La bibliothèque libre.
Librairie Saint-Joseph (p. 236-238).


XXIX

LE TOIT PATERNEL.


Lecteur de mes notes, mettez-vous à ma place ; imaginez que c’est vous qui vous tenez debout sur ce seuil, dans l’attente, et vous comprendrez ce qui devait se passer en moi.

Je n’attendis pas longtemps, je vous assure, et je n’eus pas la peine de répéter deux fois les mots : — « C’est moi ! » adressés à mes parents ; car ils se précipitaient vers la porte :

— C’est Xavier ! criait ma mère, c’est Xavier !

— C’est lui, répétait mon père, c’est lui !

— C’est lui, c’est Xavier ! redisait tout le monde dans la maison.

Mes tendres parents se jetèrent à mon cou, en disant : — Oui, oui, c’est notre cher enfant !

Le premier moment d’effusion passé, je me mis à genoux devant mon père et lui demandai sa bénédiction, qu’il m’accorda avec tendresse ; puis, tous, nous remerciâmes le Bon Dieu de mon heureux retour.

C’était le matin du 14 septembre 1846.

Ah ! je retrouvai bien, à mon retour au pays, les mœurs canadiennes, les douces et bonnes mœurs de nos aïeux. Aussi terminerai-je ces notes par un trait qui peint parfaitement la vie paroissiale de nos campagnes, laquelle offrait en ce moment pour moi un si frappant et si consolant contraste avec les habitudes des populations avec lesquelles je m’étais trouvé en contact depuis huit années ; trait qui réduit en action ce sentiment de bon voisinage, qui fait que ceux que la Providence a appelés à vivre près les uns des autres, sur le même coin de terre, se regardent comme les membres d’une même famille, selon ce que dit le vieil adage canadien : « Qu’est-ce qu’on a de plus cher après ses parents, si ce n’est son voisin. »

Je n’étais pas présent dans les maisons du voisinage ; mais je sais si bien ce qui s’y est passé que je suis certain de le raconter exactement.

Les vieux, qui, comme on sait, se lèvent souvent la nuit chez les cultivateurs pour fumer leur pipe à la porte du poële, les vieux, dans les maisons voisines de celle de mon père, en apercevant le mouvement des lumières chez nous, à cette heure, et sachant que j’étais attendu de moment en moment, s’étaient dit :

— Tiens, Xavier Prieur est de retour de l’exil ! Voilà donc des gens heureux !
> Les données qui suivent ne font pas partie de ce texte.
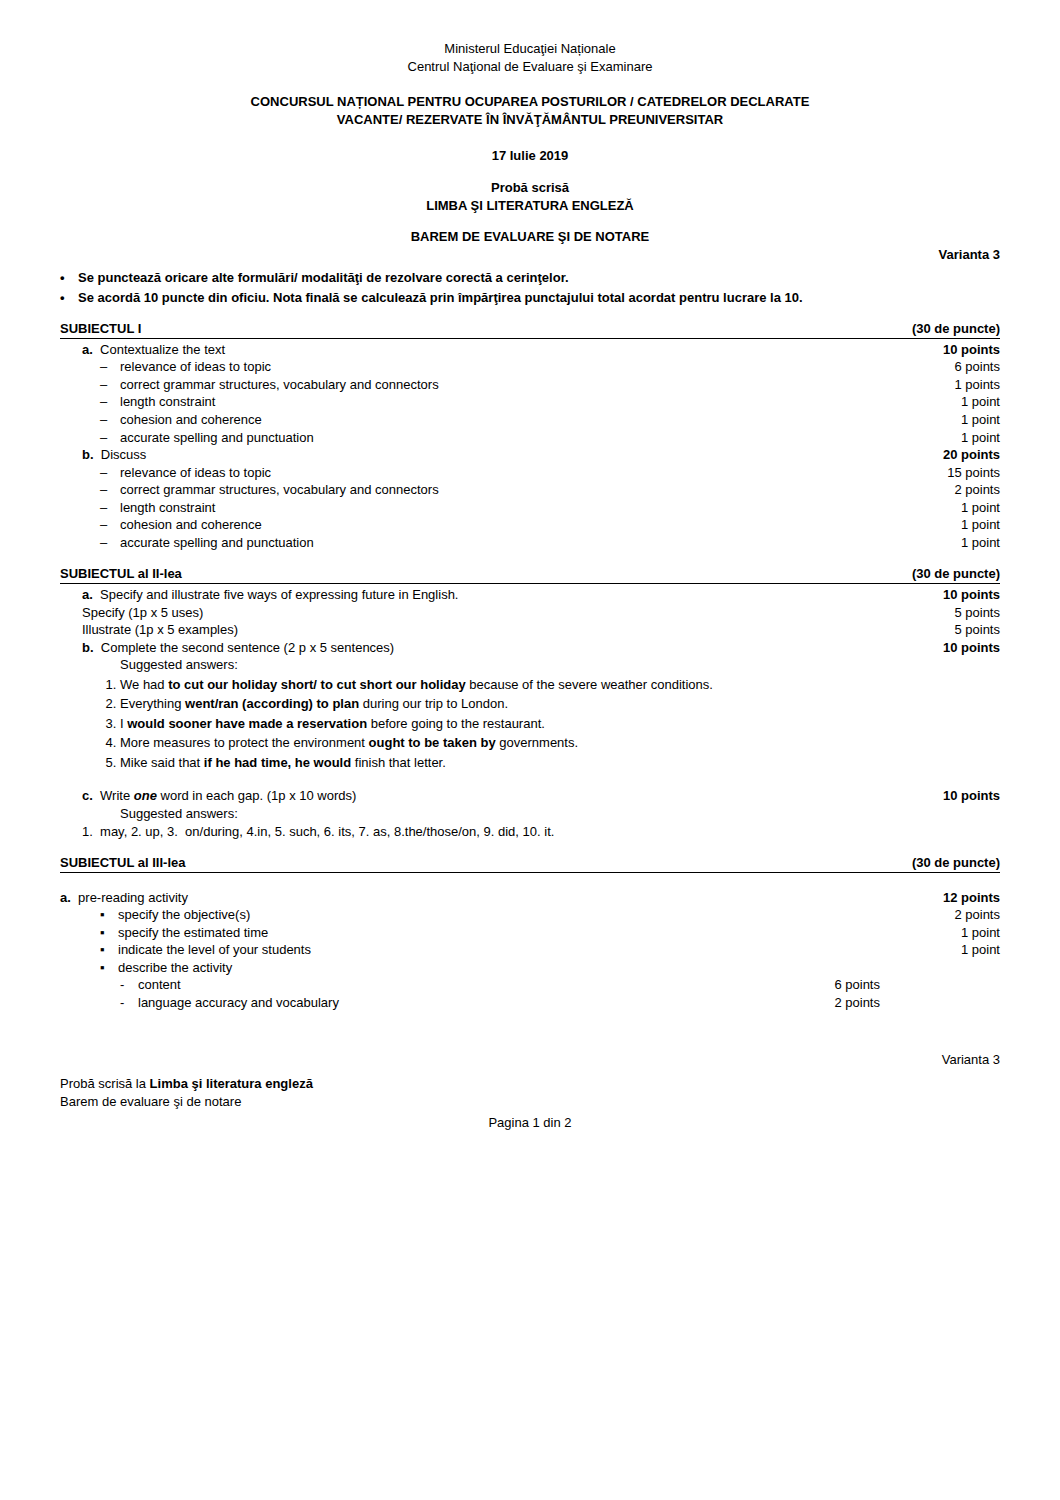Ministerul Educaţiei Naționale
Centrul Naţional de Evaluare şi Examinare
CONCURSUL NAȚIONAL PENTRU OCUPAREA POSTURILOR / CATEDRELOR DECLARATE
VACANTE/ REZERVATE ÎN ÎNVĂŢĂMÂNTUL PREUNIVERSITAR
17 Iulie 2019
Probă scrisă
LIMBA ŞI LITERATURA ENGLEZĂ
BAREM DE EVALUARE ŞI DE NOTARE
Varianta 3
Se punctează oricare alte formulări/ modalităţi de rezolvare corectă a cerinţelor.
Se acordă 10 puncte din oficiu. Nota finală se calculează prin împărţirea punctajului total acordat pentru lucrare la 10.
SUBIECTUL I (30 de puncte)
a. Contextualize the text
10 points
relevance of ideas to topic
6 points
correct grammar structures, vocabulary and connectors
1 points
length constraint
1 point
cohesion and coherence
1 point
accurate spelling and punctuation
1 point
b. Discuss
20 points
relevance of ideas to topic
15 points
correct grammar structures, vocabulary and connectors
2 points
length constraint
1 point
cohesion and coherence
1 point
accurate spelling and punctuation
1 point
SUBIECTUL al II-lea (30 de puncte)
a. Specify and illustrate five ways of expressing future in English.
10 points
Specify (1p x 5 uses)
5 points
Illustrate (1p x 5 examples)
5 points
b. Complete the second sentence (2 p x 5 sentences)
10 points
Suggested answers:
We had to cut our holiday short/ to cut short our holiday because of the severe weather conditions.
Everything went/ran (according) to plan during our trip to London.
I would sooner have made a reservation before going to the restaurant.
More measures to protect the environment ought to be taken by governments.
Mike said that if he had time, he would finish that letter.
c. Write one word in each gap. (1p x 10 words)
10 points
Suggested answers:
1. may, 2. up, 3. on/during, 4.in, 5. such, 6. its, 7. as, 8.the/those/on, 9. did, 10. it.
SUBIECTUL al III-lea (30 de puncte)
a. pre-reading activity
12 points
specify the objective(s)
2 points
specify the estimated time
1 point
indicate the level of your students
1 point
describe the activity
content
6 points
language accuracy and vocabulary
2 points
Varianta 3
Probă scrisă la Limba şi literatura engleză
Barem de evaluare şi de notare
Pagina 1 din 2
Puis les vieux avaient réveillé les garçons donataires et les brus, en leur disant :

— Dites donc, il faut que Xavier soit arrivé, il n’y a pas beaucoup de temps, c’est un va-et-vient de chandelles chez les Prieur.

Et tout le monde s’était levé à plusieurs arpents à la ronde.
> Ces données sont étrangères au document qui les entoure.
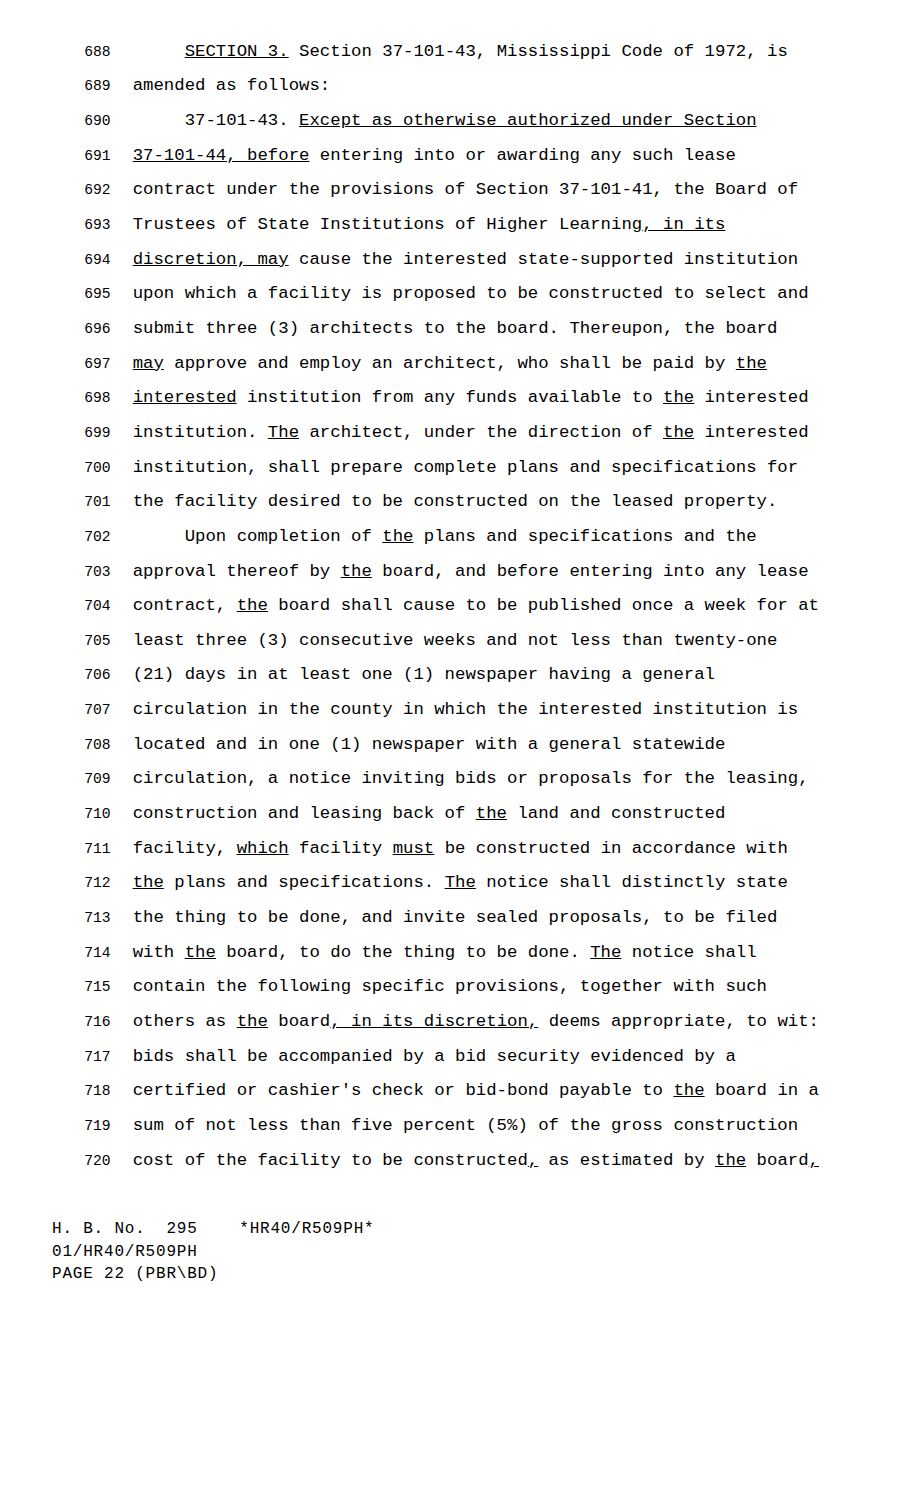688 SECTION 3. Section 37-101-43, Mississippi Code of 1972, is
689 amended as follows:
690 37-101-43. Except as otherwise authorized under Section
69137-101-44, before entering into or awarding any such lease
692 contract under the provisions of Section 37-101-41, the Board of
693 Trustees of State Institutions of Higher Learning, in its
694 discretion, may cause the interested state-supported institution
695 upon which a facility is proposed to be constructed to select and
696 submit three (3) architects to the board. Thereupon, the board
697 may approve and employ an architect, who shall be paid by the
698 interested institution from any funds available to the interested
699 institution. The architect, under the direction of the interested
700 institution, shall prepare complete plans and specifications for
701 the facility desired to be constructed on the leased property.
702 Upon completion of the plans and specifications and the
703 approval thereof by the board, and before entering into any lease
704 contract, the board shall cause to be published once a week for at
705 least three (3) consecutive weeks and not less than twenty-one
706(21) days in at least one (1) newspaper having a general
707 circulation in the county in which the interested institution is
708 located and in one (1) newspaper with a general statewide
709 circulation, a notice inviting bids or proposals for the leasing,
710 construction and leasing back of the land and constructed
711 facility, which facility must be constructed in accordance with
712 the plans and specifications. The notice shall distinctly state
713 the thing to be done, and invite sealed proposals, to be filed
714 with the board, to do the thing to be done. The notice shall
715 contain the following specific provisions, together with such
716 others as the board, in its discretion, deems appropriate, to wit:
717 bids shall be accompanied by a bid security evidenced by a
718 certified or cashier's check or bid-bond payable to the board in a
719 sum of not less than five percent (5%) of the gross construction
720 cost of the facility to be constructed, as estimated by the board,
H. B. No. 295 *HR40/R509PH*
01/HR40/R509PH
PAGE 22 (PBR\BD)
— Faut aller le voir, disaient les hommes, en laissant leur lit et en s’habillant.

— Ça pourrait peut-être les déranger, répliquaient avec hésitation les femmes.

— Par exemple, est-ce qu’on dérange des voisins et des amis, quand on va se réjouir avec eux sur le retour d’un enfant absent depuis tant d’années ? Allons donc.
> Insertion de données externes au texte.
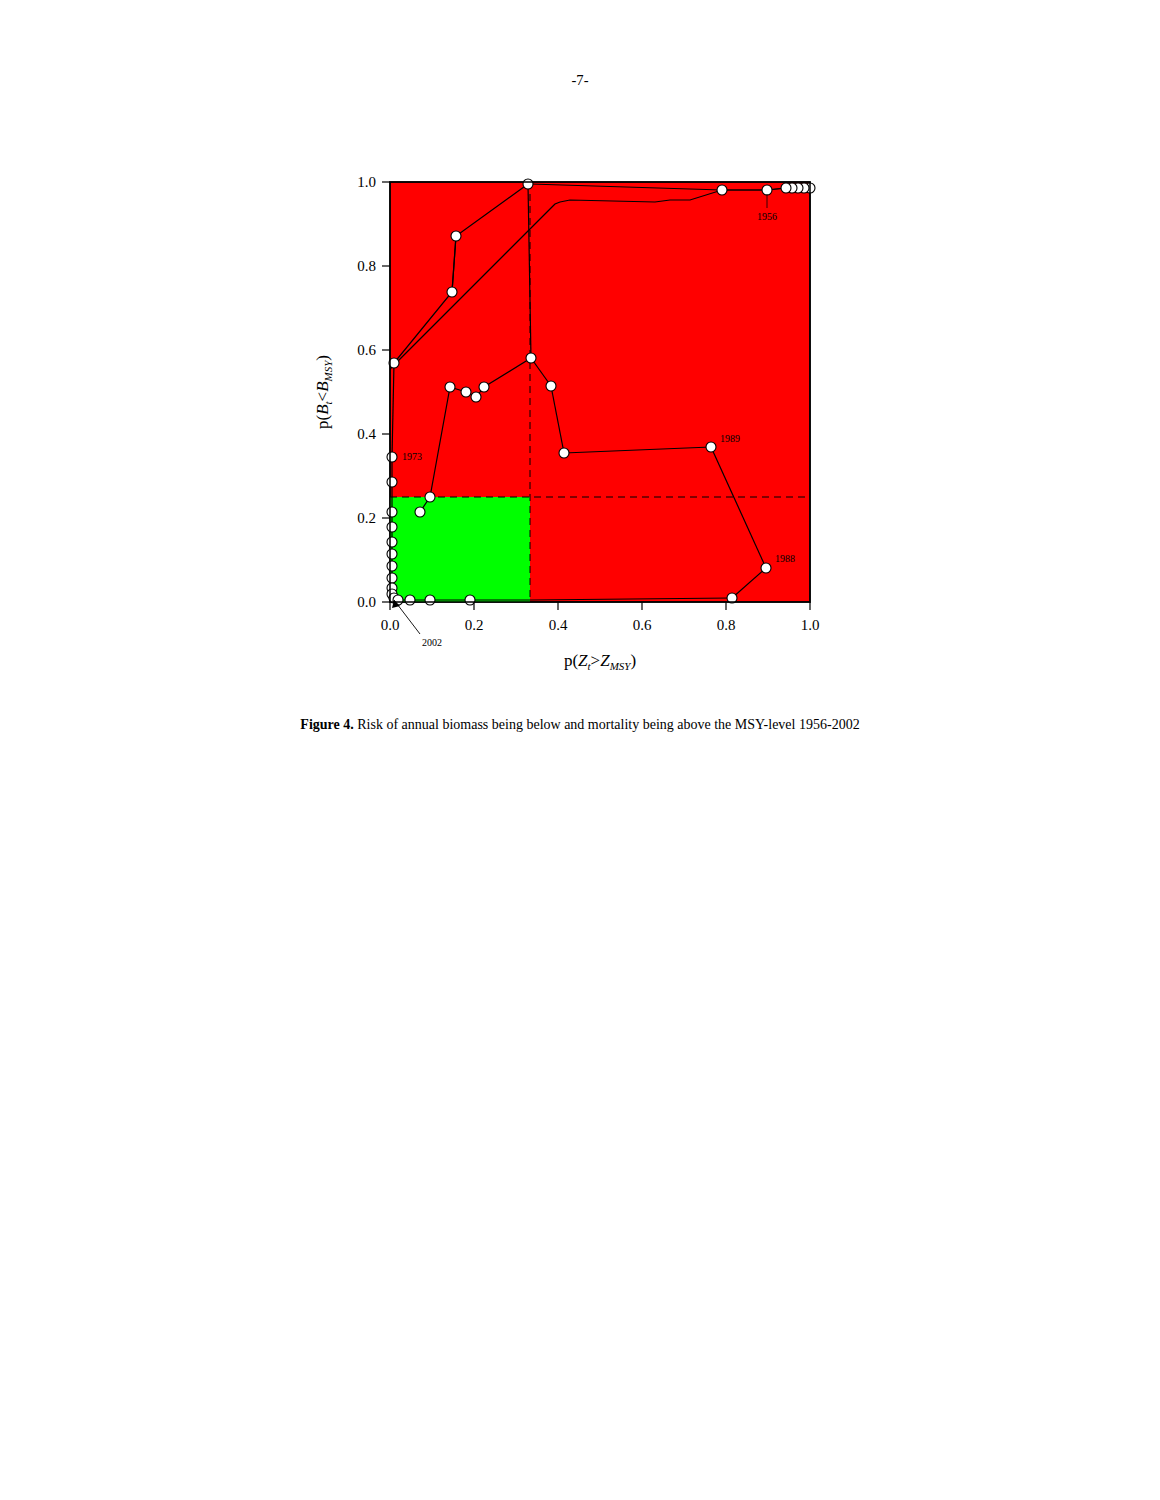-7-
0.0 0.2 0.4 0.6 0.8 1.0 0.0 0.2 0.4 0.6 0.8 1.0 p(Zt>ZMSY) p(Bt<BMSY) 1956 1973 1989 1988 2002
Figure 4. Risk of annual biomass being below and mortality being above the MSY-level 1956-2002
On partit donc ; et on frappait aux fenêtres sur la route, en criant :

— Xavier Prieur est arrivé ! Est-ce que vous ne venez pas le voir, vous autres ? de crainte que les occupants ne fussent pas au fait de la nouvelle.

Une demi-heure après le moment où j’avais franchi le seuil paternel, un grand nombre de voisins étaient réunis chez mon père : peu d’instants après, arrivaient les bonnes voisines, timides et frileuses, la tête et les épaules enveloppées de leurs grands châles de laine.

Je serrai avec effusion la main à tout ce brave monde d’amis ; et, tous ensemble, nous tînmes conversation jusqu’à cinq heures du matin.

— C’est rien que le commencement de ce que vous avez à nous conter, me dirent alors nos voisins, mais le reste sera pour une autre fois ; car vous avez besoin de repos.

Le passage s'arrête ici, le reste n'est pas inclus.